The dealer’s concerns persisted, especially after the store’s employees witnessed one of the straw buyers exchanging money in a lot – clearly demonstrating the buyer didn’t intend to purchase the weapons for himself, as required by law.
Soon, the dealer became worried the guns would end up in the hands of Mexican criminals and possible be used to harm U.S. border agents.
The dealer sought a meeting May 13, 2010 with federal prosecutors in Arizona, at which new assurances were given that guns weren’t being sent across the border, Grassley said. Prosecutors, however, made an odd request for a condition at the meeting: the gun dealer’s lawyers could not attend, Grassley said.
The gun dealer continued to worry. A TV news report about border safety prompted him to send prosecutors a letter expressing concern that the guns he had sold to the suspected straw buyers might be used to harm U.S. border agents.
“I shared my concerns with you guys that I wanted to make sure none of the firearms that were sold per our conversation with you and various ATF agents could or would ever end up south of the border or in the hands of bad guys,” the dealer wrote in June 2010.

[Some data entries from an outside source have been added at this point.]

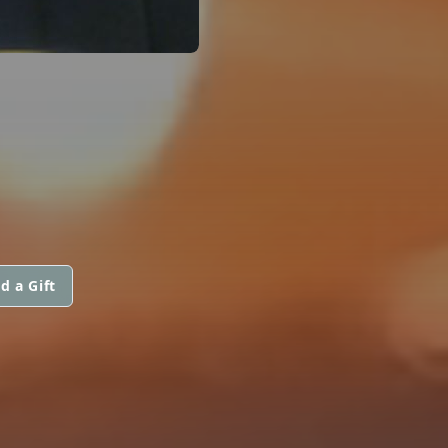
d a Gift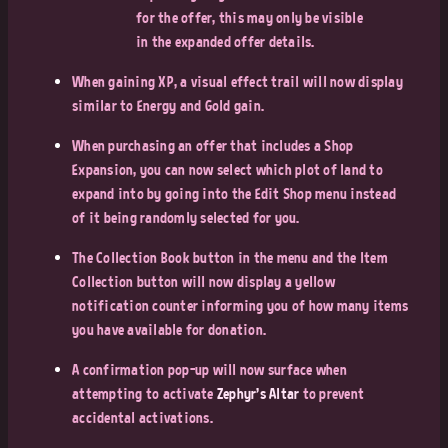
for the offer, this may only be visible
in the expanded offer details.
When gaining XP, a visual effect trail will now display
similar to Energy and Gold gain.
When purchasing an offer that includes a Shop
Expansion, you can now select which plot of land to
expand into by going into the Edit Shop menu instead
of it being randomly selected for you.
The Collection Book button in the menu and the Item
Collection button will now display a yellow
notification counter informing you of how many items
you have available for donation.
A confirmation pop-up will now surface when
attempting to activate
Zephyr's Altar
to prevent
accidental activations.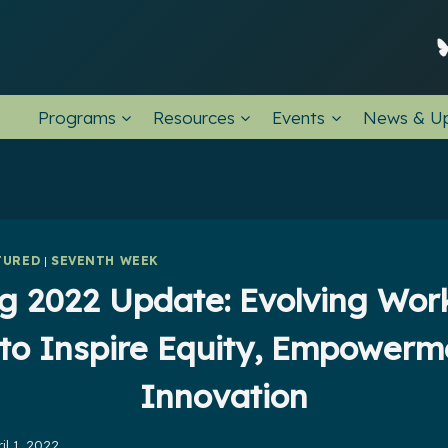
Programs
Resources
Events
News & U
TURED
|
SEVENTH WEEK
g 2022 Update: Evolving Wo
 to Inspire Equity, Empowerm
Innovation
il 1, 2022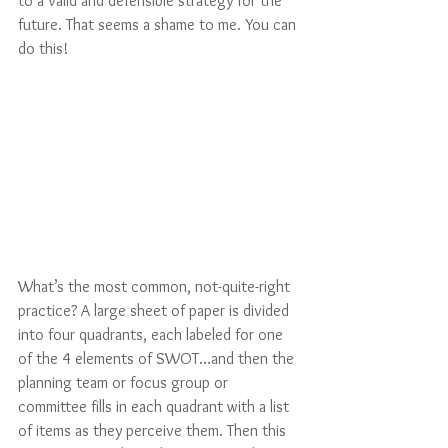
to a valid and defensible strategy for the 
future. That seems a shame to me. You can 
do this!  
What’s the most common, not-quite-right 
practice? A large sheet of paper is divided 
into four quadrants, each labeled for one 
of the 4 elements of SWOT…and then the 
planning team or focus group or 
committee fills in each quadrant with a list 
of items as they perceive them. Then this 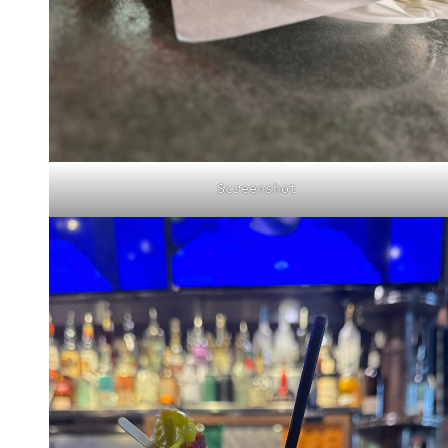
Screenshot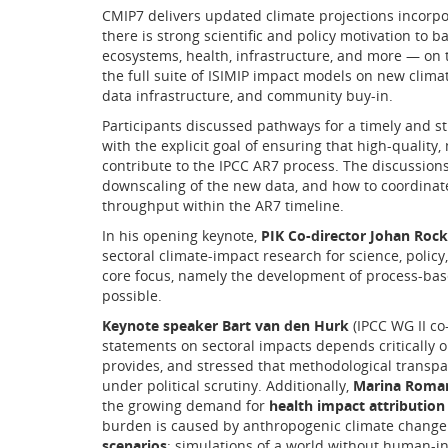
CMIP7 delivers updated climate projections incorpo
there is strong scientific and policy motivation to
ecosystems, health, infrastructure, and more — on 
the full suite of ISIMIP impact models on new clima
data infrastructure, and community buy-in.
Participants discussed pathways for a timely and str
with the explicit goal of ensuring that high-quality,
contribute to the IPCC AR7 process. The discussion
downscaling of the new data, and how to coordinat
throughput within the AR7 timeline.
In his opening keynote,
PIK Co-director Johan Roc
sectoral climate-impact research for science, policy,
core focus, namely the development of process-base
possible.
Keynote speaker Bart van den Hurk
(IPCC WG II co
statements on sectoral impacts depends critically o
provides, and stressed that methodological transp
under political scrutiny. Additionally,
Marina Roman
the growing demand for
health impact attribution
burden is caused by anthropogenic climate change.
scenarios
: simulations of a world without human-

“I want to help ATF with its investigation but not at the risk of agents’ safety because I have some very close friends that are US Border Patrol agents,” the dealer added.
In December 2010, Border Patrol agent Brian Terry was fatally shot north of the Mexico-Arizona border while trying to arrest bandits who target illegal immigrants. Two weapons recovered near the scene were linked to the Fast and Furious operation, though the ATF says neither of these firearms fired the fatal shots.